→ What the task requires:
Answer these from the passage on polyurethane molding:
(a) After demolding, within about how many days can the product be aged at room temperature?
(b) In the prepolymer method, what is the remaining portion of the polyol component used as?
(c) What is the preferred temperature range for reacting the materials to synthesize the isocyanate group-terminated prepolymer?

→ Provided passage:
┏━━
In the curing reaction, the polyisocyanate component and/or the polyol component are/is preferably heated to lower the viscosity thereof to be then mixed; thereafter, the air therein is released as needed; and then, the obtained mixture is injected to a mold that is preheated.
After the mixture is injected into the mold to react and then, is removed from the mold, the rigid polyurethane resin and the molded article that are molded into a desired shape can be obtained. After the demolding, the resulting product can be also aged at the room temperature within about seven days as needed.
In the prepolymer method, for example, first, the polyisocyanate component reacts with a part (preferably, high molecular weight polyol) of the polyol component, thereby synthesizing an isocyanate group-terminated prepolymer having an isocyanate group at the end of the molecule. Next, the obtained isocyanate group-terminated prepolymer reacts with a remaining portion (preferably, low molecular weight polyol) of the polyol component to be subjected to a chain extension reaction. In the prepolymer method, the remaining portion of the polyol component is used as a chain extension agent.
To synthesize the isocyanate group-terminated prepolymer, the polyisocyanate component and a part of the polyol component are formulated (mixed) so that the isocyanate index, that is, the ratio ((NCO/OH)×100) of the isocyanate group in the polyisocyanate component with respect to the hydroxyl group in a part of the polyol component is, for example, 110 to 2000, preferably 130 to 1000, further more preferably 130 to 600 to then react in a reaction vessel at, for example, room temperature to 150° C., preferably 50 to 120° C., for, for example, 0.5 to 18 hours, preferably 2 to 10 hours. In the reaction, the above-described urethane-formation catalyst may be added as needed, or after the completion of the reaction, the unreacted polyisocyanate component can be removed by, for example, a known removing method such as distillation and extraction as needed.
Next, to react the obtained isocyanate group-terminated prepolymer with the remaining portion of the polyol component, the isocyanate group-terminated prepolymer and the remaining portion of the polyol component are formulated (mixed) so that the isocyanate index, that is, the ratio ((NCO/OH)×100) of the isocyanate group in the polyisocyanate component with respect to the hydroxyl group in the remaining portion of the polyol component is, for example, 75 to 400, preferably 100 to 300 to be then subjected to curing reaction at, for example, room temperature to 250° C., preferably room temperature to 200° C. for, for example, 5 minutes to 72 hours, preferably 1 to 24 hours.
┗━━
→ Data for analysis:
┏━━
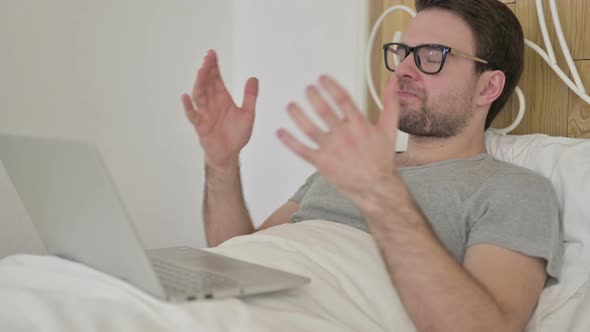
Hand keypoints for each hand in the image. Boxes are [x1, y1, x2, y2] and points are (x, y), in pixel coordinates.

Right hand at [182, 50, 258, 169]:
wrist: (230, 154)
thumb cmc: (237, 134)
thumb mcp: (248, 113)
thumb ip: (250, 97)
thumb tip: (254, 78)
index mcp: (222, 98)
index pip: (216, 78)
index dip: (214, 66)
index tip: (212, 53)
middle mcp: (212, 103)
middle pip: (207, 83)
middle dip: (207, 70)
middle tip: (207, 58)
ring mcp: (205, 113)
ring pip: (199, 95)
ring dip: (199, 83)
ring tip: (201, 71)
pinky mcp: (200, 125)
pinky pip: (193, 114)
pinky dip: (188, 106)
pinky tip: (185, 96)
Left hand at [277, 75, 399, 203]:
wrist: (376, 188)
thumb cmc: (381, 161)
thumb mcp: (389, 130)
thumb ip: (390, 105)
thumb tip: (393, 84)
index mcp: (359, 125)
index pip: (342, 99)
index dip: (330, 86)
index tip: (322, 79)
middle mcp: (344, 136)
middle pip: (323, 110)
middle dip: (313, 96)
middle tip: (307, 89)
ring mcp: (332, 150)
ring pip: (309, 129)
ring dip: (297, 115)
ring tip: (291, 105)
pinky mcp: (322, 163)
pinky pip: (302, 150)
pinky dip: (289, 141)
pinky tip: (280, 132)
┗━━
→ Your solution:
(a) Within about seven days.
(b) A chain extension agent.
(c) 50 to 120° C.